Values from 0 to 99 will de-boost and values from 101 to +inf will boost.

Also I wonder why we set namespace 498 weight (nova resources?) higher than the main namespace?
If the goal is to remove nova resource from default search results could we simply remove this namespace from the defaults or at least set configure $wgCirrusSearchNamespaceWeights for nova resources at a lower value ?

yes those namespace filters are very odd, i've also just double checked and the namespace filters are only applied to web search, not api[1] which is even odder...

[1] https://wikitech.wikimedia.org/w/api.php?action=query&list=search&srsearch=mediawiki&cirrusDumpQuery

If the goal is to remove nova resource from default search results could we simply remove this namespace from the defaults or at least set configure $wgCirrusSearchNamespaceWeights for nova resources at a lower value ?

I think we softly decided that completely getting rid of Nova Resource pages from search would be non-optimal due to SAL and potentially useful project pages. We do want to squash the instance pages however which the template based de-boost should mostly do. I've set them to 1% now.

I don't think we should boost Nova Resource over main namespace. That may be a leftover from before the Tool Labs help was moved into the Help namespace.

Also, it looks like that deleted instances do not have the templates you've set in the boost-templates system message. These pages don't have any templates, they'll be hard to de-boost with boost-template.

The namespace filters turned out to be a bug, any wiki with more than one content namespace was having the main namespace de-boosted by 95%. A default search for mediawiki on wikitech now looks a whole lot better. I'm not sure if there is any need to exclude nova resource pages from the search now, but hard to say.

Fixed in https://gerrit.wikimedia.org/r/269168

We do want to squash the instance pages however which the template based de-boost should mostly do. I've set them to 1% now.

Turning them into less horribly arranged status info and more autogenerated documentation would be nice. E.g. how do I SSH into the machine?
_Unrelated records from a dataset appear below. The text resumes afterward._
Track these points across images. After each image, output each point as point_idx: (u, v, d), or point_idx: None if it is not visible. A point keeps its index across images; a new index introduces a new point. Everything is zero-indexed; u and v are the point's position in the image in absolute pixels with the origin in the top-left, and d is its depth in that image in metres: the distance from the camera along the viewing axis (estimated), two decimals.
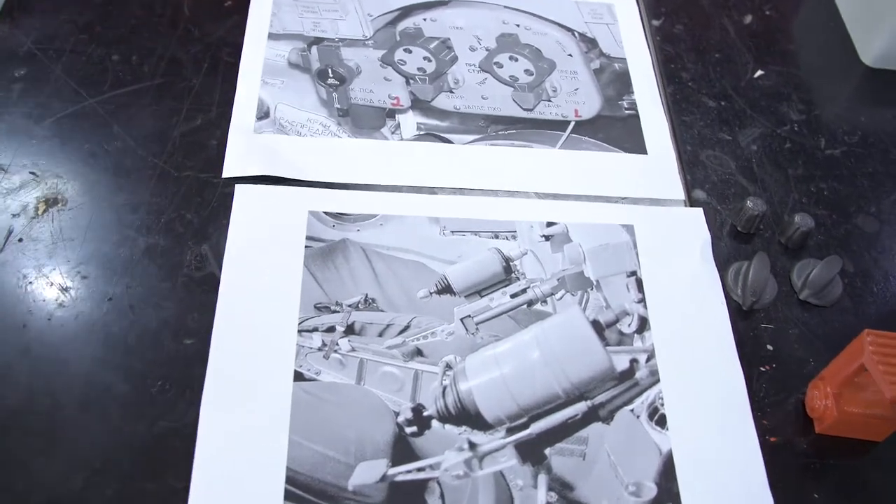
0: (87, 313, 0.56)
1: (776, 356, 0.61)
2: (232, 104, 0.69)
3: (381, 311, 0.59)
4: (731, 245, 0.66)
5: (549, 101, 0.72)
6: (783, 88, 0.78)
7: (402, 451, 0.53)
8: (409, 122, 0.69)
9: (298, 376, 0.55)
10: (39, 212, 0.61)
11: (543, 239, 0.64)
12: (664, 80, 0.76)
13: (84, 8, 0.74)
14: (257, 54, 0.71)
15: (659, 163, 0.70)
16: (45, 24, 0.72)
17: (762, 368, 0.60)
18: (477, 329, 0.59)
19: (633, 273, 0.63)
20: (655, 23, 0.81)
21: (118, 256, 0.59)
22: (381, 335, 0.58)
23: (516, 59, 0.74)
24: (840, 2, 0.85)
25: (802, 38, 0.82)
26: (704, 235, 0.65)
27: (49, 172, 0.63)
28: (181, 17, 0.74)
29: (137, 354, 0.55)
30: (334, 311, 0.58)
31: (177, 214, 0.62)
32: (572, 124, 0.71)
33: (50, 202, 0.62)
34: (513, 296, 0.61)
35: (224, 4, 0.76)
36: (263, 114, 0.68)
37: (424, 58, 0.73)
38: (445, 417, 0.55)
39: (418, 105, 0.70)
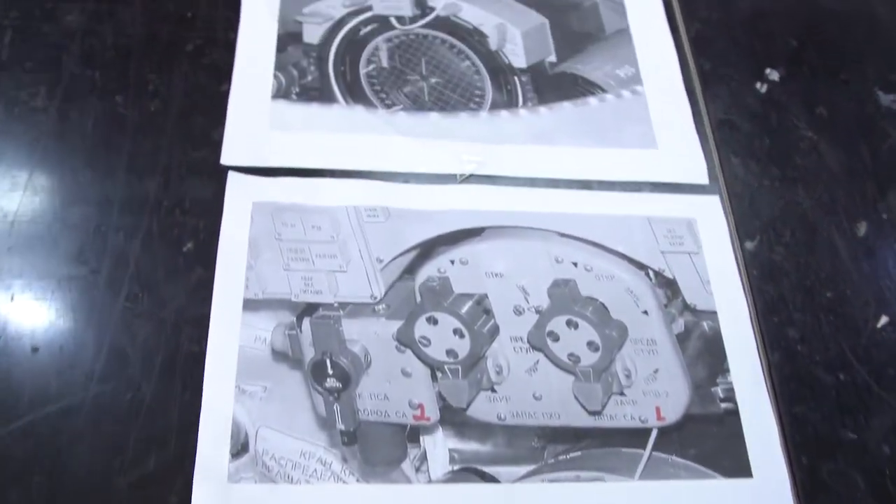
0: None
1: None
2: (196, 431, 0.50)
3: None
4: None
5: (622, 394, 0.54)
6: None
7: None
8: (439, 448, 0.51)
9: None
10: None
11: None
12: (767, 345, 0.58)
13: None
14: (230, 342, 0.53)
15: (769, 494, 0.52)
16: None
17: None
18: None
19: None
20: (749, 245, 0.62)
21: None
22: None
23: (576, 326, 0.56)
24: None
25: None
26: None
27: None
28: (124, 272, 0.55)
29: None
30: None
31: None
32: (654, 434, 0.54)
33: None
34: None
35: (182, 249, 0.56)
36: (240, 447, 0.50)
37: (455, 330, 0.55)
38: None
39: (450, 417, 0.52)
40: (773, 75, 0.72)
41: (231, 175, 0.59)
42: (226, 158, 0.60)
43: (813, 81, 0.73)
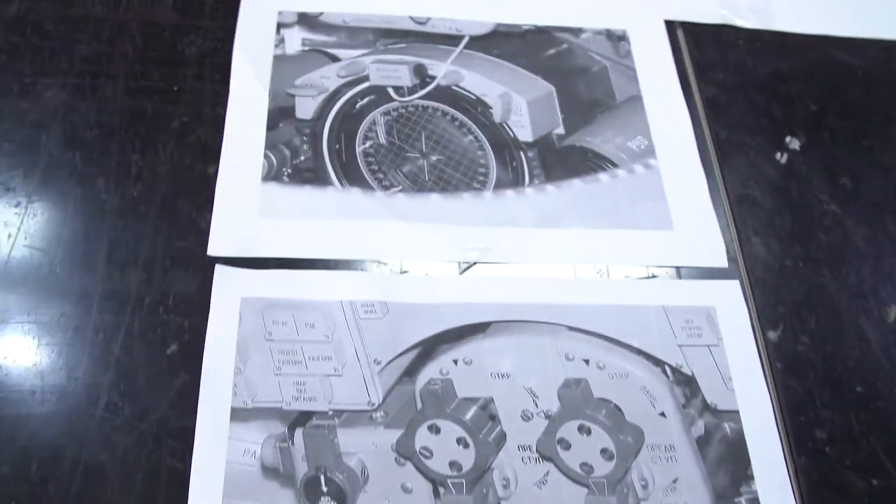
0: None
1: None
2: None
3: None
4: None
5: None
6: None
7: None
8: None
9: None
10: None
11: None
12: (793, 447, 0.55)
13: None
14: (216, 457, 0.49)
15: None
16: None
17: None
18: None
19: None
20: (772, 335, 0.58)
21: None
22: None
23: (589, 432, 0.52)
24: None
25: None
26: None
27: None
28: (103, 378, 0.51)
29: None
30: None
31: None
32: None
33: None
34: None
35: (165, 352, 0.52)
36: None
37: (459, 440, 0.51)
38: None
39: None
40: (794, 143, 0.69)
41: (218, 268, 0.56)
42: (213, 249, 0.56)
43: (835, 149, 0.69)
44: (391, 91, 0.65)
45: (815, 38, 0.76)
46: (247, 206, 0.58)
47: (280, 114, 0.63)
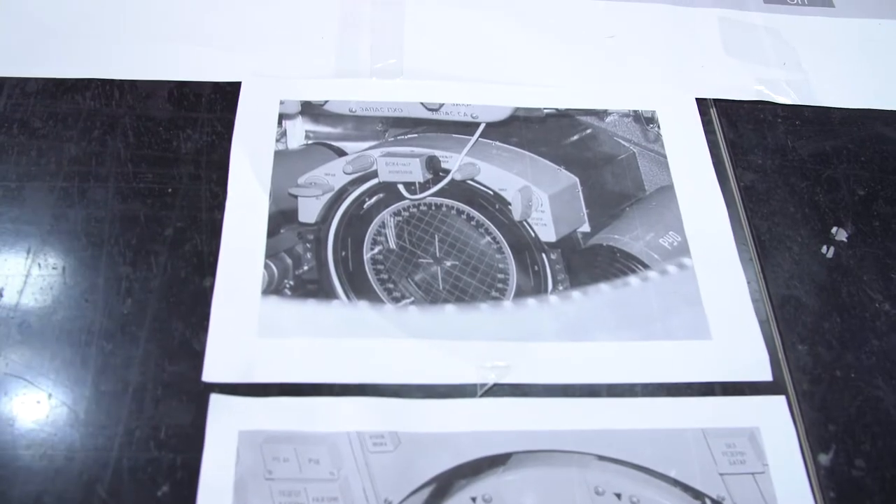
0: None
1: None
2: None
3: None
4: None
5: None
6: None
7: None
8: None
9: None
10: None
11: None
12: None
13: None
14: None
15: None
16: None
17: None
18: None
19: None
20: (823, 459, 0.54)
21: None
22: None
23: None
24: None
25: None
26: None
27: None
28: None
29: None
30: None
31: None
32: None
33: None
34: None
35: (156, 493, 0.49)
36: None
37: None
38: None
39: None
40: (840, 234, 0.65)
41: (213, 398, 0.53)
42: (208, 374, 0.54)
43: (886, 239, 0.65)
44: (402, 188, 0.62)
45: (861, 113, 0.73)
46: (245, 324, 0.55)
47: (281, 217, 0.60)
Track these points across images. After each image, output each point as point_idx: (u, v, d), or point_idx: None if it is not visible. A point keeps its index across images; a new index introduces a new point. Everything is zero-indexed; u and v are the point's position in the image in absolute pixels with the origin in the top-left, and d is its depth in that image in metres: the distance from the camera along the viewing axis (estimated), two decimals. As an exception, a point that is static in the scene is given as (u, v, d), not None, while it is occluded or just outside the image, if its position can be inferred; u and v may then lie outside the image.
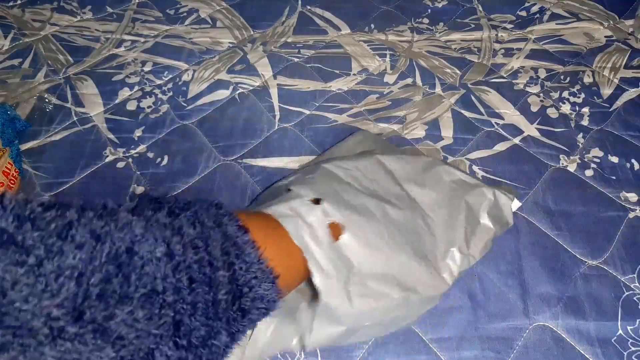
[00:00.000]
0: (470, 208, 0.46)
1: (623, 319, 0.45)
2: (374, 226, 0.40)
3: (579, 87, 0.66)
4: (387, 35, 0.75)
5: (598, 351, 0.44)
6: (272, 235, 0.34)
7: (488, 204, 0.47)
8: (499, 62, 0.70)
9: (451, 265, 0.43)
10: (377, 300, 0.38)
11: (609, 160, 0.58)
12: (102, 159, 0.58)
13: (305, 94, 0.65)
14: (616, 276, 0.48)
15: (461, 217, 0.46)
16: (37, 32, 0.73)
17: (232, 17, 0.77)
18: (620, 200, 0.54)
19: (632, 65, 0.69)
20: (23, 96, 0.64)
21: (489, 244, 0.46)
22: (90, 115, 0.63)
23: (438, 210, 0.46)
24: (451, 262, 0.43)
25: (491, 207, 0.47)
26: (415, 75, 0.68)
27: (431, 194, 0.46)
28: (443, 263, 0.43)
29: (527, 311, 0.46)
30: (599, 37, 0.73)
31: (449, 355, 0.44)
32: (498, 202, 0.48)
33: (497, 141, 0.60)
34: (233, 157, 0.59)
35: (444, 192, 0.47)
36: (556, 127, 0.61)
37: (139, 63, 0.69)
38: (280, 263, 0.32)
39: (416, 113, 0.63)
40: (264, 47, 0.72)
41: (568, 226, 0.52)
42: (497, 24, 0.76)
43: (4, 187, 0.52)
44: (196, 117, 0.63)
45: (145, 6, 0.79)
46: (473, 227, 0.46)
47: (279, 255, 0.32)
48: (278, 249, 0.33)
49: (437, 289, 0.42)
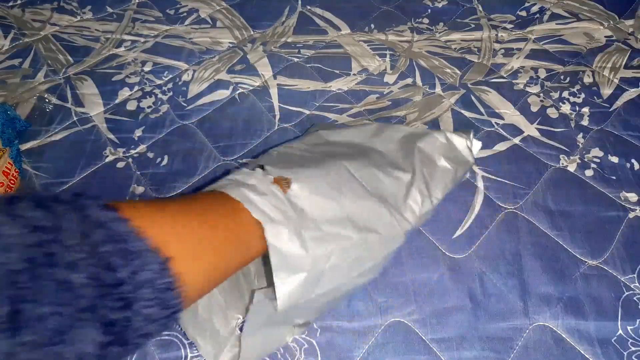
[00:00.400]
0: (423, 152, 0.48)
1: (623, 319, 0.45)
2: (324, 175, 0.41)
3: (579, 87, 0.66)
4: (387, 35, 0.75)
5: (598, 351, 0.44)
6: (208, 214, 0.32)
7: (441, 146, 0.49)
8: (499, 62, 0.70)
9: (412, 205, 0.44)
10: (332, 242, 0.38)
11: (609, 160, 0.58)
12: (102, 159, 0.58)
13: (305, 94, 0.65)
14: (616, 276, 0.48)
15: (416, 161, 0.47)
16: (37, 32, 0.73)
17: (232, 17, 0.77)
18: (620, 200, 0.54)
19: (632, 65, 0.68)
20: (23, 96, 0.64)
21: (449, 185, 0.48)
22: (90, 115, 0.63)
23: (392, 155, 0.47)
24: (412, 202, 0.44)
25: (446, 149, 0.49)
26: (415, 75, 0.68)
27: (384, 143, 0.48)
28: (404, 204, 0.44)
29: (527, 311, 0.46)
30: (599, 37, 0.73)
31: (449, 355, 0.44)
32: (452, 143, 0.50)
33: (497, 141, 0.60)
34: (233, 157, 0.59)
35: (396, 146, 0.49)
36: (556, 127, 0.61)
37: (139, 63, 0.69)
38: (212, 241, 0.31)
39: (416, 113, 0.63)
40: (264, 47, 0.72)
41: (568, 226, 0.52)
42: (497, 24, 0.76)
43: (4, 187, 0.52)
44: (196, 117, 0.63)
45: (145, 6, 0.79)
46: (431, 169, 0.47)
47: (211, 234, 0.31)
48: (210, 228, 0.31)
49: (399, 228, 0.42)
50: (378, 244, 0.41)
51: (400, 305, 0.47)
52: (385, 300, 0.47)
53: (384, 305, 0.47)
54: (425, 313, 0.46)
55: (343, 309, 0.46)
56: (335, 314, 0.46)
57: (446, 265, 0.49)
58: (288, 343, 0.44)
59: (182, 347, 0.44)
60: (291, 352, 0.44)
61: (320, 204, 0.39)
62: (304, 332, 0.45)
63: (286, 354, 0.44)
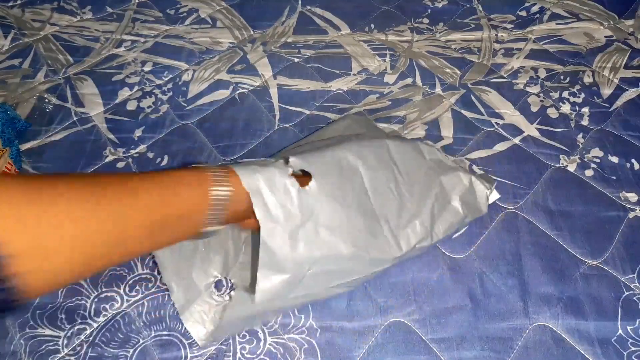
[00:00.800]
0: (443, 188, 0.48)
1: (623, 319, 0.45)
2: (342, 182, 0.41)
3: (579, 87, 0.66)
4: (387, 35, 0.74)
5: (598, 351, 0.44)
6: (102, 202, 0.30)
7: (462, 188, 0.49)
8: (499, 62, 0.70)
9: (410, 235, 0.44)
10: (323, 249, 0.39)
11: (609, 160, 0.58)
12: (102, 159, 0.58)
13: (305, 94, 0.65)
14: (616, 276, 0.48)
15: (432, 194, 0.47)
16: (37, 32, 0.73)
17: (232, 17, 0.77)
18: (620, 200, 0.54)
19: (632, 65, 0.68)
20: (23, 96, 0.64)
21: (454, 226, 0.48)
22: (90, 115, 0.63)
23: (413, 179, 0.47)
24: (411, 232, 0.44)
25: (464, 193, 0.49)
26: (415, 75, 0.68)
27: (411, 163, 0.48)
28: (403, 231, 0.44)
29: (527, 311, 0.46)
30: (599, 37, 0.73)
31: (449, 355, 0.44)
32: (474, 189, 0.49)
33: (497, 141, 0.60)
34: (233, 157, 0.59)
35: (423, 167, 0.48)
36: (556, 127, 0.61)
37: (139, 63, 0.69)
38: None
39: (416, 113, 0.63)
40: (264, 47, 0.72)
41: (568, 226, 0.52)
42: (497, 24, 0.76)
43: (4, 187, 0.52)
44: (196, 117, 0.63)
45: (145, 6, 0.79)
46: (442, 207, 0.47)
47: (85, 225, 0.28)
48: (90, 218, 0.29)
49: (389, 254, 0.43)
50: (364, 264, 0.42)
51: (400, 305, 0.47)
52: (385, 300, 0.47)
53: (384, 305, 0.47)
54: (425, 313, 0.46)
55: (343, 309, 0.47)
56: (335, 313, 0.46)
57: (446, 265, 0.49)
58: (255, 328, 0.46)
59: (182, 348, 0.44)
60: (291, 352, 0.44)
61: (328, 210, 0.39)
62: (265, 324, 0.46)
63: (286, 354, 0.44)
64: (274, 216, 0.37)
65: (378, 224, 0.43)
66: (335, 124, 0.58)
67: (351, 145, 0.44)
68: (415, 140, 0.51)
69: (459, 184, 0.49)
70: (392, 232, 0.43)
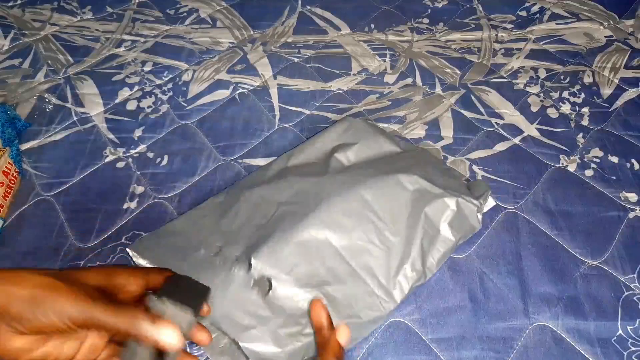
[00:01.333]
0: (429, 219, 0.46)
1: (623, 319, 0.45)
2: (309, 260, 0.42)
3: (579, 87, 0.66)
4: (387, 35, 0.74)
5: (598, 351, 0.44)
6: None
7: (449, 214, 0.47)
8: (499, 62, 0.70)
9: (402, 283, 0.44)
10: (310, 336, 0.40)
11: (609, 160, 0.58)
12: (102, 159, 0.58)
13: (305, 94, 0.65)
14: (616, 276, 0.48)
15: (418, 229, 0.46)
16: (37, 32, 0.73)
17: (232, 17, 0.77)
18: (620, 200, 0.54)
19: (632, 65, 0.69)
20: (23, 96, 0.64)
21: (448, 254, 0.47)
22: (90, 115, 0.63)
23: (397, 219, 0.46)
24: (403, 278, 0.44)
25: (453, 218, 0.47)
26: (415, 75, 0.68)
27: (392, 205, 0.46)
28: (394, 280, 0.44)
29: (527, 311, 0.46)
30: (599, 37, 0.73)
31: (449, 355, 0.44)
32: (462, 210, 0.47)
33: (497, 141, 0.60)
34: (233, 157, 0.59)
35: (406, 204, 0.47)
36: (556, 127, 0.61)
37: (139, 63, 0.69)
38: None
39: (416, 113, 0.63)
40: (264, 47, 0.72)
41: (568, 226, 0.52)
42: (497, 24, 0.76)
43: (4, 187, 0.52)
44: (196, 117, 0.63)
45: (145, 6, 0.79)
46: (431, 239, 0.46)
47: None
48: None
49: (382, 309, 0.43)
50: (358, 329, 0.42)
51: (400, 305, 0.47)
52: (385, 300, 0.47)
53: (384, 305, 0.47)
54: (425, 313, 0.46)
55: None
56: (335, 313, 0.46)
57: (446, 265, 0.49)
58: None
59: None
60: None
61: (300, 298, 0.41)
62: None
63: None
64: (247, 326, 0.39)
65: (364, 284, 0.43)
66: (333, 129, 0.56)
67: (320, 213, 0.44)
68: (396, 174, 0.48)
69: (446, 210, 0.47)
70: (383, 286, 0.43)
How do I make it available from the internet? Whom to contact if it does not come up? How do I set hiera rules? Surfacing information like that at the point of need would be better than having to search for it.

Search results are looking pretty good now that the deboosting is in place and the bug that @EBernhardson found with multiple content namespaces has been fixed. Should we call this one done?

bd808 claimed this task.

A search for "puppet" is now not showing any Nova Resource pages in the first 20 results and only 1 (Nova Resource:Puppet) in the first 50.